When choosing residences for data collection, the team considered two factors: the household’s socioeconomic class (SES) as well as the location of the property in the city. The houses in the dataset come from rural, suburban, and urban areas in each of the cities named. Additionally, homes from all three SES groups were included: low, medium, and high.
Following the selection of a house for data collection, each home is separated into various scenes, and the actions below are carried out. The first step is to capture exact XYZRGB point clouds of the area using a Faro Focus S70 stationary laser scanner mounted on a tripod. To achieve adequate coverage, tripod positions are chosen to optimize surface coverage. On average, four laser scans are recorded per room. Second, using the iPad Pro, up to three video sequences are shot in an attempt to capture all surfaces in each room.
The team tries to keep the environment entirely static during the data collection process, ensuring that no items move or change their appearance. However, because data gathering for a venue takes an average of six hours and many venues are lit by sunlight, the lighting situation can change during that period, potentially resulting in inconsistencies in illumination between sequences and scans.
All XYZRGB point clouds are spatially registered from the stationary laser scanner into a standard coordinate system in a one-time offline step using the proprietary software Faro Scene, which for most scenes fully automatically estimates a 6DoF rigid body transformation for each scan, transforming it into a typical venue coordinate system.

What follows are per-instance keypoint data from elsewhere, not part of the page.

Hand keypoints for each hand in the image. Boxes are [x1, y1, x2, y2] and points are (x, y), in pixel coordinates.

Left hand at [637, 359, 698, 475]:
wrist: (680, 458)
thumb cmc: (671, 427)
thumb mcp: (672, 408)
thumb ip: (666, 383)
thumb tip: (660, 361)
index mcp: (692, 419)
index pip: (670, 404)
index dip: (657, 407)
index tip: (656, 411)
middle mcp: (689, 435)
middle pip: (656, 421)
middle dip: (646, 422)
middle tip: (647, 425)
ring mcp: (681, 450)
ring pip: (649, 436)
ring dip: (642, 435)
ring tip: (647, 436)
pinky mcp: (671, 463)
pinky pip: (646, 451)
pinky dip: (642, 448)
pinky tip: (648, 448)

Multiple unique scenes can be created in a single location (typically a house or apartment).
The method for calculating the ground truth 6DoF posture of the iPad Pro’s RGB cameras concerning the venue coordinate system necessitates the creation of synthetic views from our laser scan of the venue. The rendering of these XYZRGB point clouds from unusual perspectives presents a distinct set of challenges. Far geometry must be correctly occluded by close geometry, and a geometry that cannot be assured to have a direct line-of-sight from the novel viewpoint must be rejected.
The team manually annotates 3D-oriented bounding boundaries for 17 categories of room-defining furniture using a unique tool. The annotation occurs during the ARKit scene reconstruction, which results in a colored scene mesh. Our labeling technology also allows annotators to witness real-time projections of 3D bounding boxes onto video frames, allowing for more accurate annotation.

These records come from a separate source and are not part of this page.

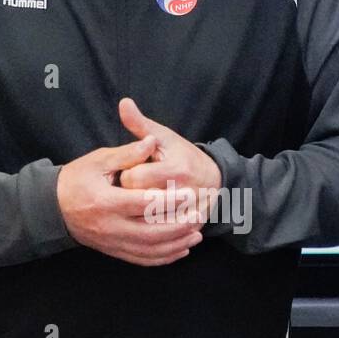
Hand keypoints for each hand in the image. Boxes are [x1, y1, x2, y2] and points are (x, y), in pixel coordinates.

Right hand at [56, 109, 203, 265]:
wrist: (51, 207)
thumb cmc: (75, 179)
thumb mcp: (97, 161)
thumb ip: (126, 154)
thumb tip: (151, 143)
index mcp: (105, 201)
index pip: (143, 203)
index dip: (169, 200)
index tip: (190, 194)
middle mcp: (109, 226)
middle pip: (151, 232)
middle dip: (179, 225)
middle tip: (199, 215)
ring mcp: (111, 242)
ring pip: (150, 249)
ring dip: (175, 244)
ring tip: (195, 234)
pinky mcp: (113, 251)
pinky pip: (142, 259)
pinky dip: (164, 258)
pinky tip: (179, 250)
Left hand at [115, 97, 222, 222]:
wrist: (215, 181)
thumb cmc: (182, 155)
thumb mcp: (163, 137)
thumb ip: (140, 124)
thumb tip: (123, 103)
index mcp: (176, 169)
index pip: (135, 179)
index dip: (126, 176)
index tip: (128, 172)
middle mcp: (186, 193)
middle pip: (140, 202)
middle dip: (131, 196)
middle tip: (132, 189)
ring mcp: (191, 213)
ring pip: (150, 221)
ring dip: (139, 214)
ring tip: (138, 202)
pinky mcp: (192, 228)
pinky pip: (163, 234)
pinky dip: (151, 228)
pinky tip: (147, 217)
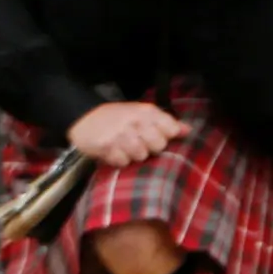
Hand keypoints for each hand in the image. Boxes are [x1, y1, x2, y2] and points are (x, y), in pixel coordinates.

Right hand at [69, 100, 188, 167]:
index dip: (167, 137)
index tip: (158, 136)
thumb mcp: (142, 113)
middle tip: (139, 143)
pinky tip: (114, 152)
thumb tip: (188, 130)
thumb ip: (165, 122)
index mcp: (147, 112)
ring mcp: (120, 134)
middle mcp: (135, 122)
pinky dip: (119, 160)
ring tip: (125, 147)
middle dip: (151, 148)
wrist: (84, 117)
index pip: (171, 129)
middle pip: (159, 145)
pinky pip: (123, 162)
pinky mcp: (106, 147)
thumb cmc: (117, 117)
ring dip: (134, 155)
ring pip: (141, 155)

The ARKitScenes venues are separated into three groups: 80 percent for training, 10% for validation, and 10% for a held-out test set that will not be disclosed. The 5,048 sequences that are released are part of the training and validation set. Because the split is decided per venue, all-laser scans and iPad sequences from that venue are grouped together.
The researchers subsampled the dataset by collecting a single frame every two seconds with the goal of improving run-time while preserving significant variation between frames. As a result, they used 39k frames from the train split to train the models, and 5.6k frames from the validation split to evaluate them. The validation split was further filtered manually to include only frames free of depth aggressors that are difficult to identify automatically, such as specular or translucent objects. The train and the validation split were obtained from separate residences.
ARKitScenes is the largest indoor RGB-D dataset ever collected with a mobile device, as well as the first collection captured with Apple’s LiDAR scanner. The researchers demonstrated how the dataset might be utilized for 3D object detection and color-guided depth upsampling two downstream computer vision applications. The research community will be able to push the boundaries of the current state-of-the-art and build solutions that are more generalizable to real-world circumstances thanks to ARKitScenes.